*PROBLEM*:
Make a tally of the lines in the records that include the string "Rendered", and give only that number.

────────

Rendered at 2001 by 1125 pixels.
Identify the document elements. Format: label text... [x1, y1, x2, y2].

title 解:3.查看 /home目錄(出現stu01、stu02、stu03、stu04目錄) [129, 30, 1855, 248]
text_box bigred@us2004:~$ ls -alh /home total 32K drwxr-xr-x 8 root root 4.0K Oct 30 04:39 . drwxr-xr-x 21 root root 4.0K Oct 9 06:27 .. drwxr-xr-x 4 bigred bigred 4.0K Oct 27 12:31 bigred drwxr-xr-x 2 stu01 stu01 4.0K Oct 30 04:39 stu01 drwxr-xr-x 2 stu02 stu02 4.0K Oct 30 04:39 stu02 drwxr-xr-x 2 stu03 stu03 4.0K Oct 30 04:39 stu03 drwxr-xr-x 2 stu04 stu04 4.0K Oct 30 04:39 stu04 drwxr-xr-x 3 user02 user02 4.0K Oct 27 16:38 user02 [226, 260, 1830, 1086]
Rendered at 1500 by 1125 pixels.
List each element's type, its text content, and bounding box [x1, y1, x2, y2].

────────

*RESPONSE AREA*:
2